The one sour note was losing the Miramax purchase to Ron Tutor and Colony Capital for a $663 million sale price, but Weinstein even sees this as a glass half-full:
“After that sale I can honestly say I did nothing wrong at Miramax,” he said, adding with typical subtlety: “I batted 1000, and Bob batted 1000 too. What the fuck did we do wrong?”
Maybe the independent movie mogul hasn’t changed all that much.
But he has shifted his strategy enough to pull his studio from what by all accounts was the brink of financial ruin and set it on a more solid course.
The Weinstein’s ambitions in building a multimedia empire -- raising $1.2 billion in financingto do so -- were vast, and included the fashion line Halston, the arts cable network Ovation and the social networking site asmallworld.net.
All of those lost money, and have been jettisoned. But TWC’s movies also lost money, with the notable exception of “Inglourious Basterds,” suffering from a lack of oversight and financial discipline.
In June, a federal court ordered the insurance company Ambac to pay $115 million of Weinstein’s debt to Goldman Sachs and Assured Guaranty. The remainder of the debt was exchanged for 200 TWC movies, including the $233 million in accounts receivable on the films.
The restructure handcuffed the Weinsteins in a way that has been salutary: They are not permitted to dabble in areas beyond movies, television and books.
And the deal to wipe clear the company’s debt put 200 Weinstein movies in debtor’s jail, with their redemption dependent on the company’s paying down $86 million.
Which so far, the company is doing.
One of the factors in keeping Weinstein on the straight and narrow thus far has been the rise of David Glasser, formerly the head of international and now the studio’s COO.
Glasser has insisted that all movie projects adhere to a budget, a business model and a commitment to a release date, to avoid old habits of acquiring movies and letting them gather dust on a shelf.
And another thing: “One of the things we changed was Harvey’s approach. He’s still tough and still Harvey Weinstein, but he’s not ruling with the iron fist,” Glasser said in an interview.
As a result, the mood within the company is also much improved, Glasser said.
“If you used to go to office at 6 p.m., there was nobody there. You come to office at 10 p.m. now, it’s buzzing,” he said. “People were afraid to take a chance. There was so much failure going on, they couldn’t see the light.”
That has not come without pain.

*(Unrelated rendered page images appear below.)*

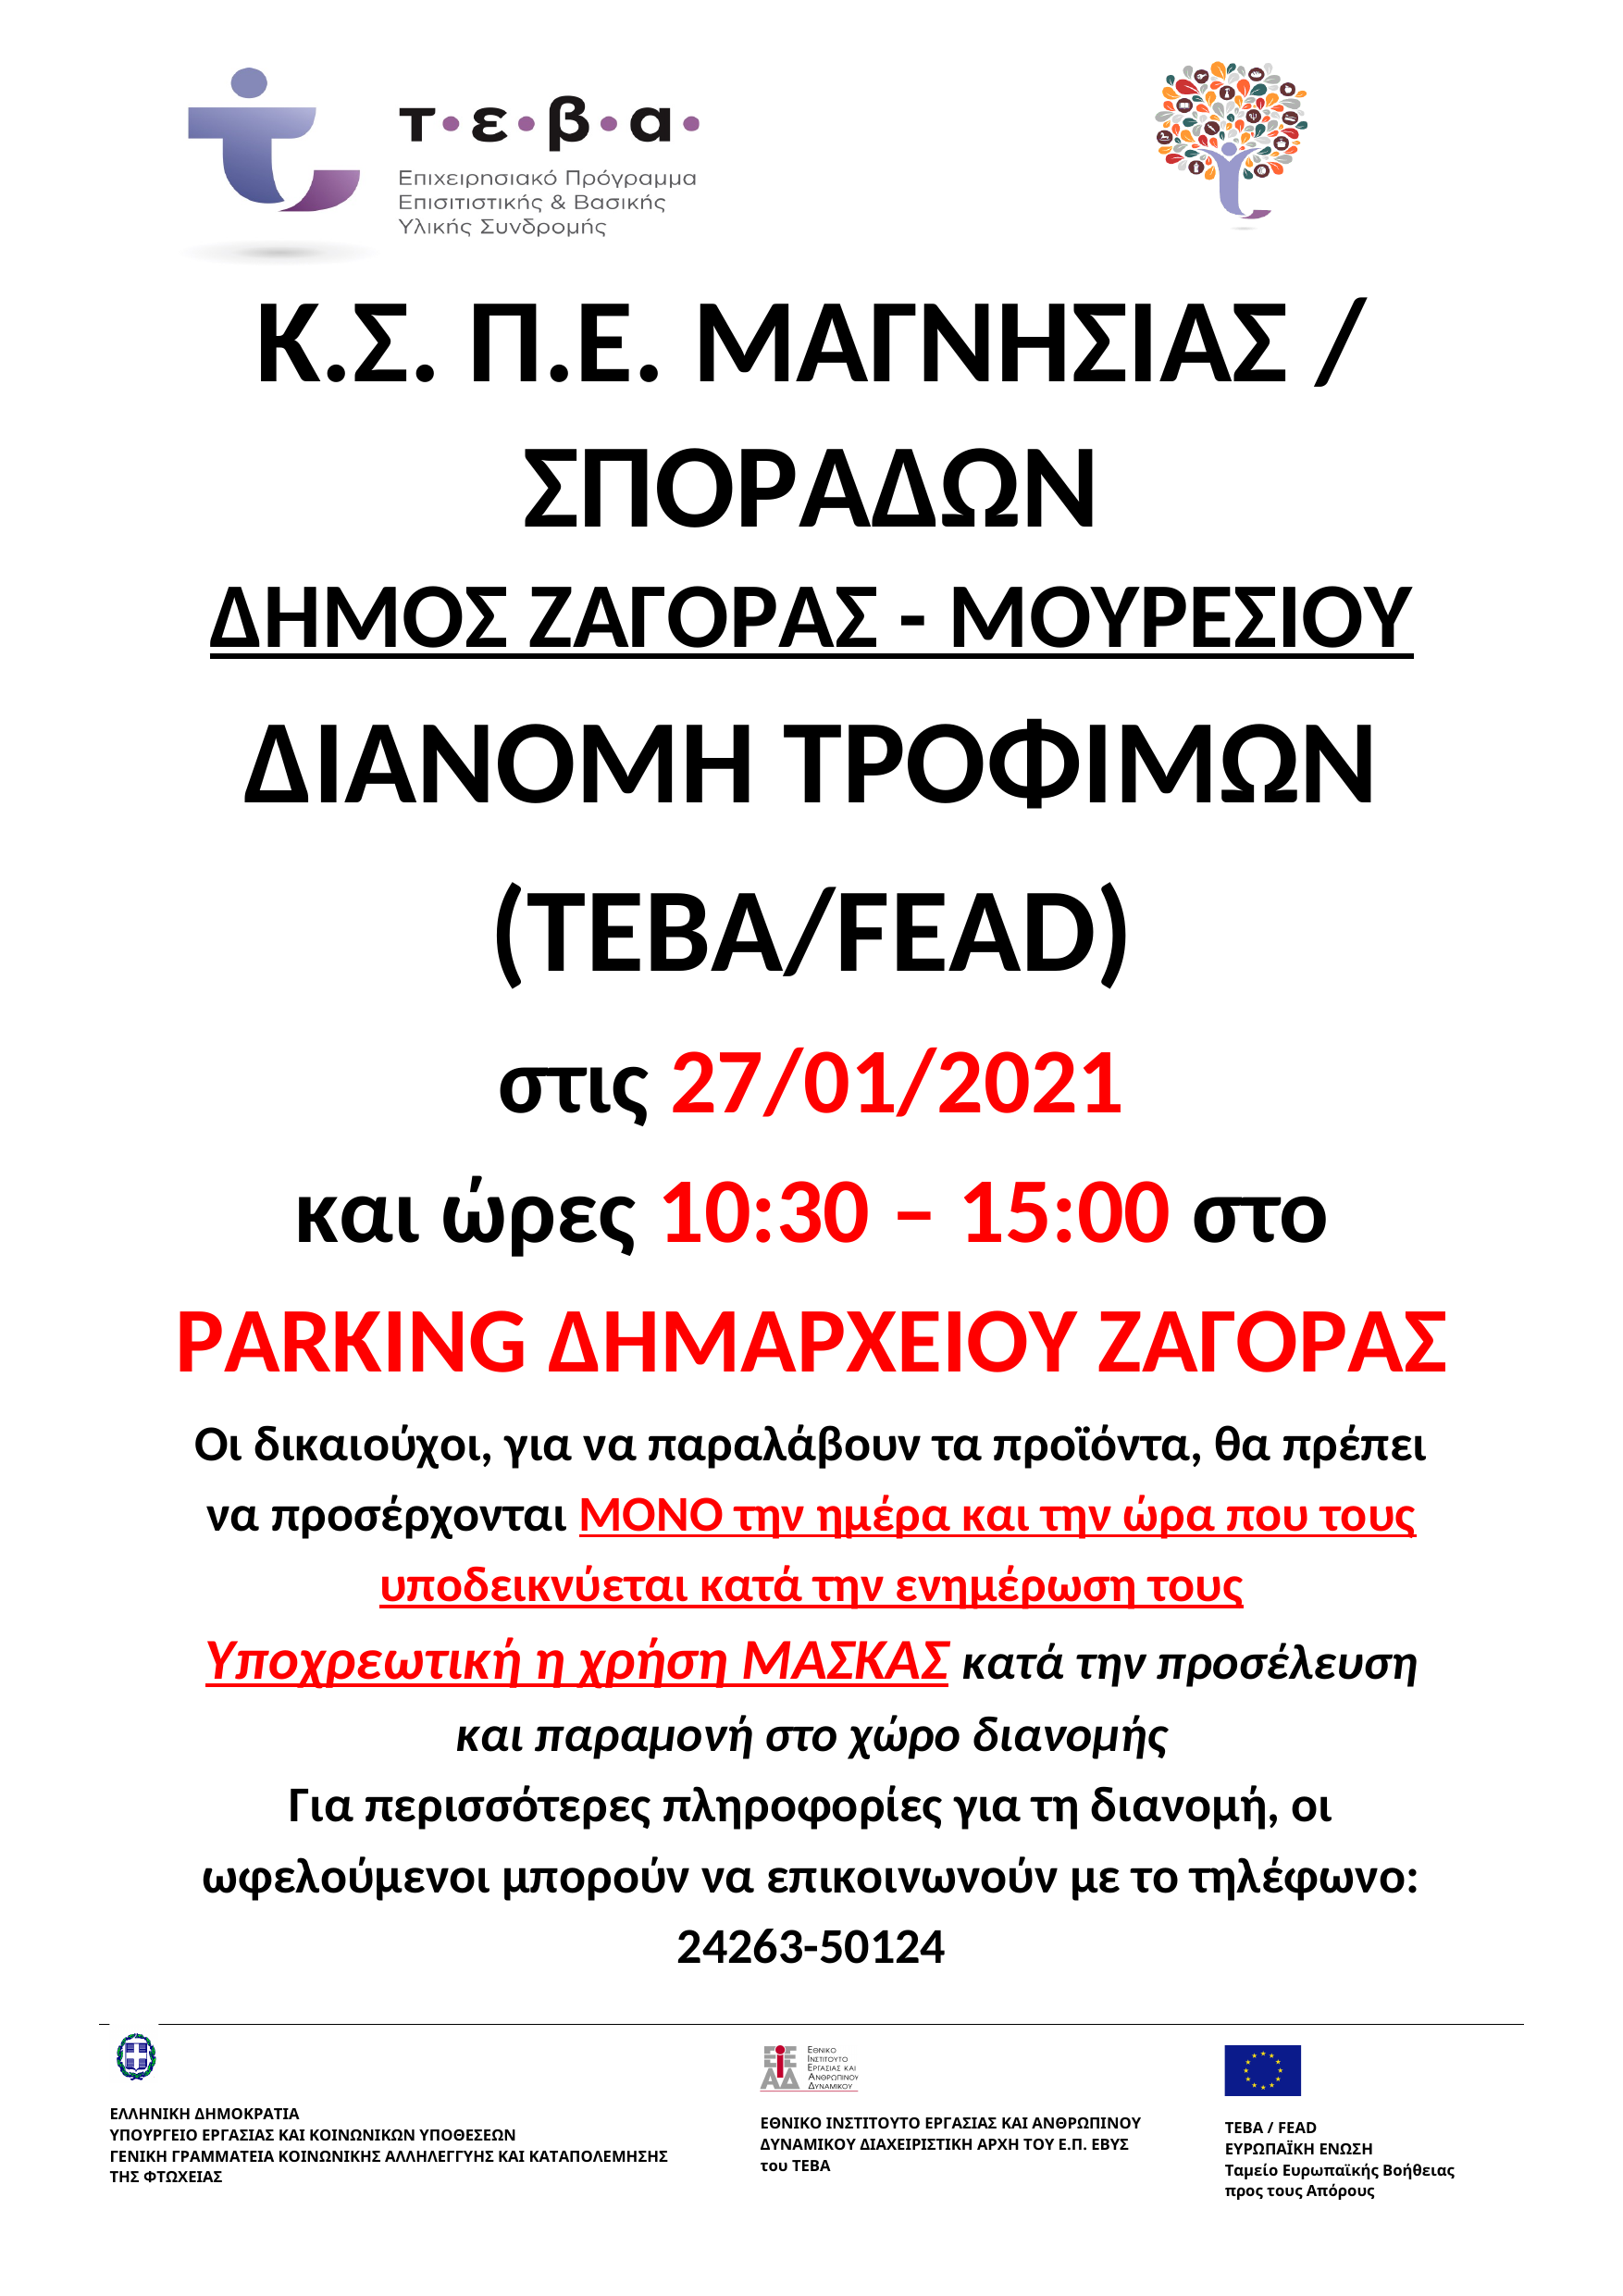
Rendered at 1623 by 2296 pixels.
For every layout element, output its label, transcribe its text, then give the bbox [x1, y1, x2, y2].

picture [109, 2024, 159, 2083]
text και ώρες 10:30 – 15:00 στο [173, 1152, 1449, 1265]
text Για περισσότερες πληροφορίες για τη διανομή, οι ωφελούμενοι μπορούν να επικοινωνούν με το τηλέφωνο: 24263-50124 [173, 1773, 1449, 1975]
picture [173, 68, 700, 266]
picture [1224, 2045, 1302, 2096]
text PARKING ΔΗΜΑΡΧΕΙΟΥ ΖΑΓΟΡΑΣ [173, 1283, 1449, 1396]
picture [760, 2045, 859, 2092]
text στις 27/01/2021 [173, 1023, 1449, 1136]
text Οι δικαιούχοι, για να παραλάβουν τα προϊόντα, θα πρέπει να προσέρχονται ΜΟΝΟ την ημέρα και την ώρα που τους υποδεικνύεται κατά την ενημέρωση τους [173, 1412, 1449, 1614]
text Υποχρεωτική η χρήση ΜΑΣΚΑΣ κατά την προσέλευση και παραμονή στο χώρο διανομής [173, 1623, 1449, 1764]
picture [1155, 61, 1331, 231]
text ΔΙΑΝΟΜΗ ΤΡΟΦΙΜΩΝ (ΤΕΒΑ/FEAD) [173, 687, 1449, 1000]
text ΔΗΜΟΣ ΖΑΓΟΡΑΣ - ΜΟΥΡΕΣΙΟΥ [173, 557, 1449, 670]
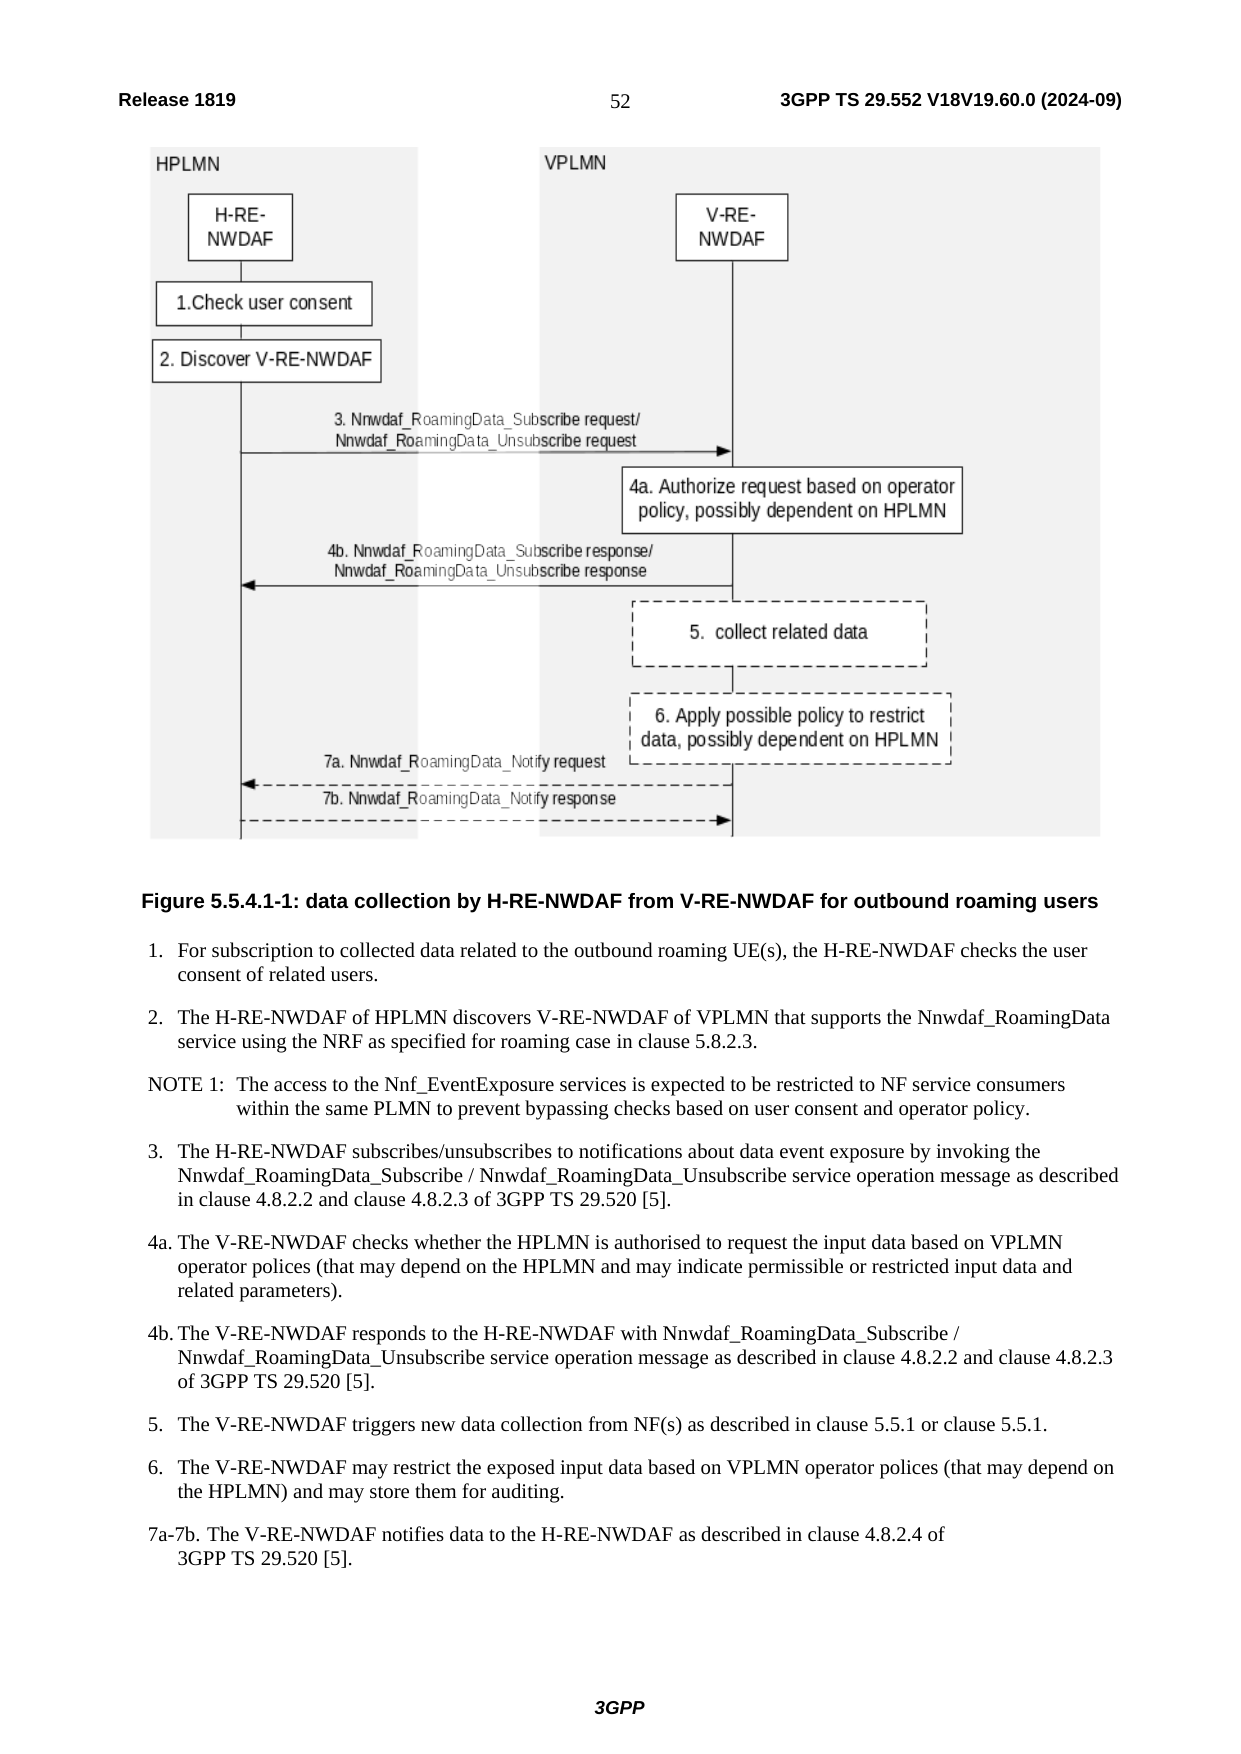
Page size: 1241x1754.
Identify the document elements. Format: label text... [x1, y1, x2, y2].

text 5. The V-RE-NWDAF triggers new data collection from NF(s) as described in clause 5.5.1 or clause 5.5.1. [148, 1412, 1122, 1436]
text 7a-7b. The V-RE-NWDAF notifies data to the H-RE-NWDAF as described in clause 4.8.2.4 of 3GPP TS 29.520 [5]. [148, 1521, 1122, 1569]
text 2. The H-RE-NWDAF of HPLMN discovers V-RE-NWDAF of VPLMN that supports the Nnwdaf_RoamingData service using the NRF as specified for roaming case in clause 5.8.2.3. [148, 1005, 1122, 1053]
text 3. The H-RE-NWDAF subscribes/unsubscribes to notifications about data event exposure by invoking the Nnwdaf_RoamingData_Subscribe / Nnwdaf_RoamingData_Unsubscribe service operation message as described in clause 4.8.2.2 and clause 4.8.2.3 of 3GPP TS 29.520 [5]. [148, 1139, 1122, 1211]
text 6. The V-RE-NWDAF may restrict the exposed input data based on VPLMN operator polices (that may depend on the HPLMN) and may store them for auditing. [148, 1454, 1122, 1503]
text 4b. The V-RE-NWDAF responds to the H-RE-NWDAF with Nnwdaf_RoamingData_Subscribe / Nnwdaf_RoamingData_Unsubscribe service operation message as described in clause 4.8.2.2 and clause 4.8.2.3 of 3GPP TS 29.520 [5]. [148, 1321, 1122, 1393]
text NOTE 1: The access to the Nnf_EventExposure services is expected to be restricted to NF service consumers within the same PLMN to prevent bypassing checks based on user consent and operator policy. [148, 1072, 1122, 1120]
text 4a. The V-RE-NWDAF checks whether the HPLMN is authorised to request the input data based on VPLMN operator polices (that may depend on the HPLMN and may indicate permissible or restricted input data and related parameters). [148, 1230, 1122, 1302]
text 1. For subscription to collected data related to the outbound roaming UE(s), the H-RE-NWDAF checks the user consent of related users. [148, 938, 1122, 986]
text Figure 5.5.4.1-1: data collection by H-RE-NWDAF from V-RE-NWDAF for outbound roaming users [118, 889, 1122, 913]
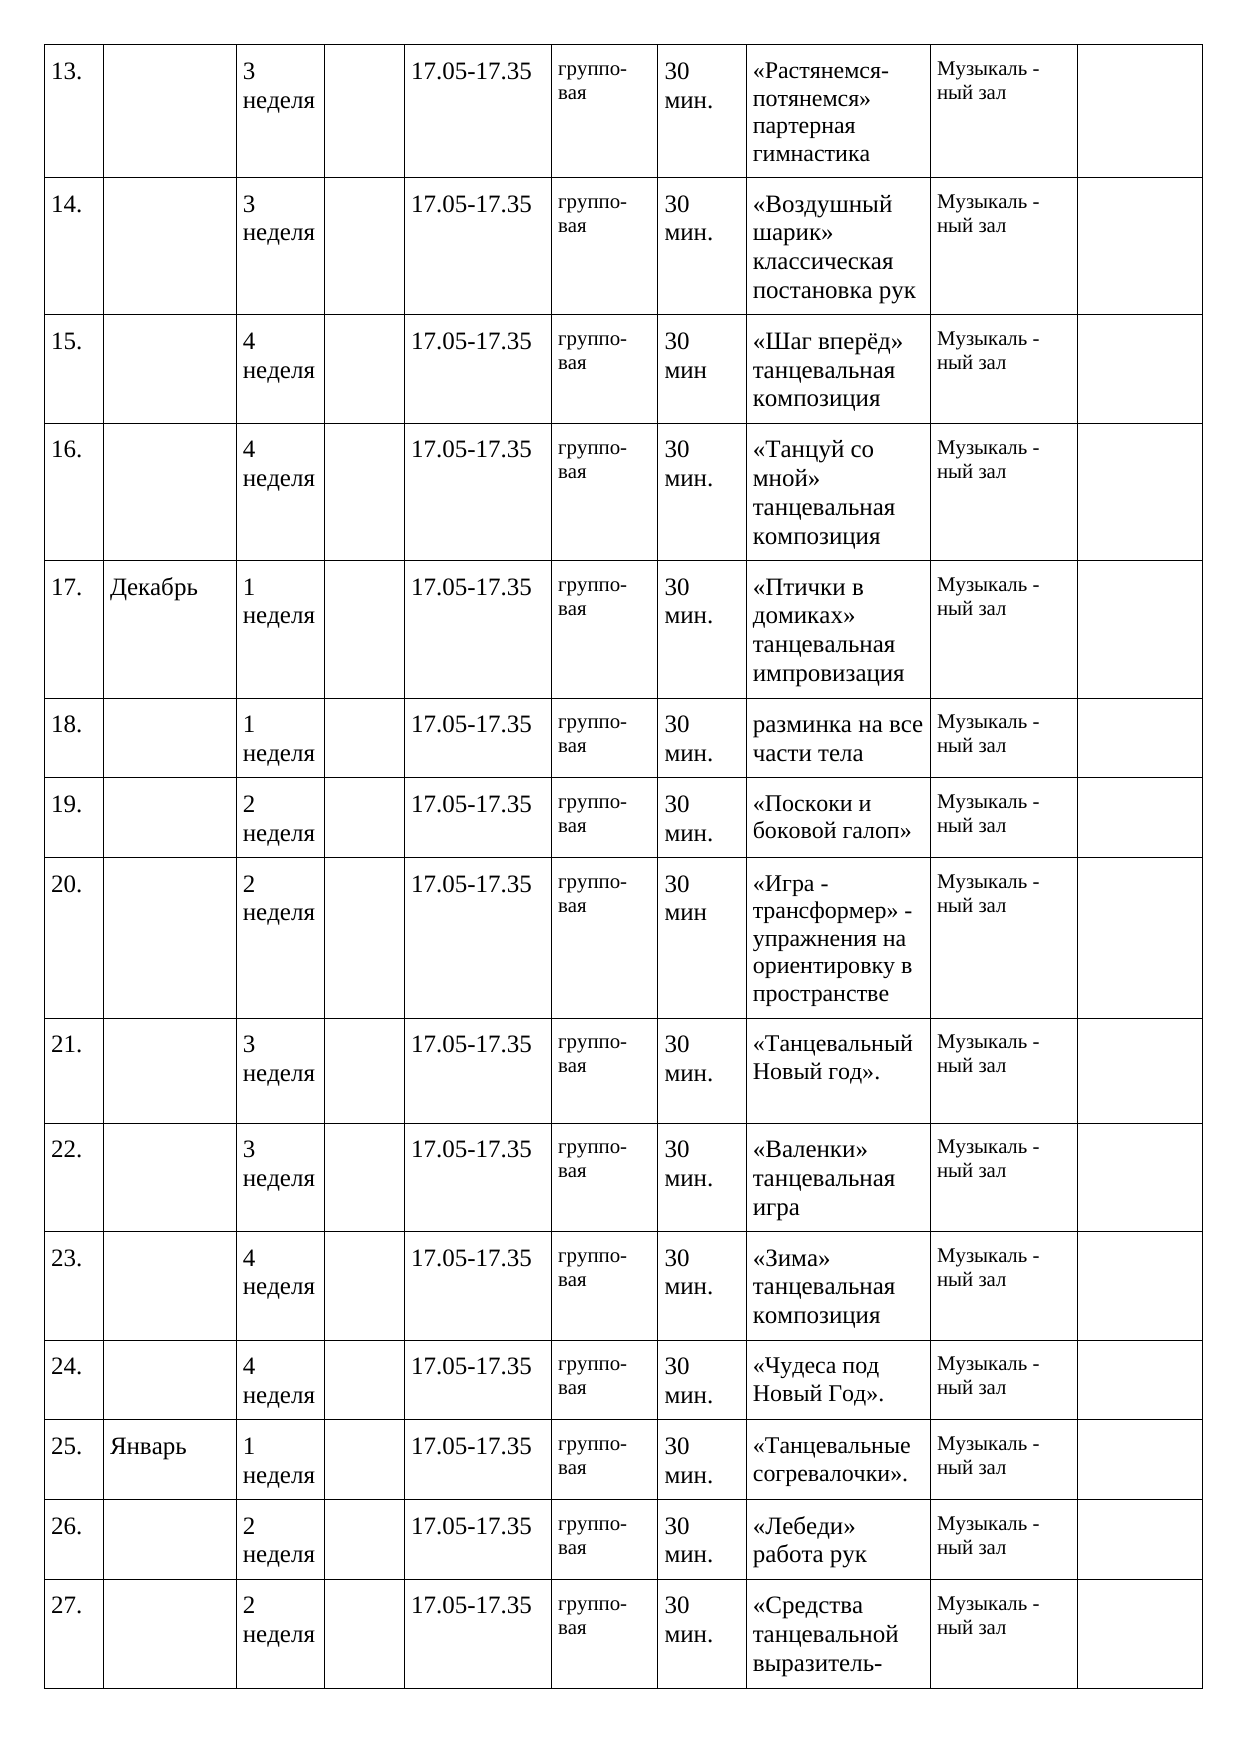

The studio has been cut back to a lean 119 employees, after layoffs over the past two years cut 72 from the payroll.
Nonetheless, the studio has now attracted senior executive talent including former Miramax executive Donna Gigliotti, David Hutkin in strategic finance and Peter Lawson in acquisitions.
And the studio is now looking to hire a new marketing chief, a top publicity executive and a few others.
In some ways it seems that the Weinsteins have remembered what they once forgot – that they built Miramax into a success on a formula of low-cost, high-quality filmmaking.
While Weinstein has the authority to green-light up to $60 million movies, he has been playing it safer, keeping to budgets more in the $20-$40 million range.
If he can stick to that formula, perhaps he and his brother can recreate the success that was Miramax in the 1990s. It is clearly what they believe can be accomplished.
“I’m enjoying it,” said Weinstein. “It’s not about Disney or Miramax or all that. It’s about this time, this company, going straight ahead. And feeling this is a good time to succeed, to rebuild the independent film sector that has collapsed."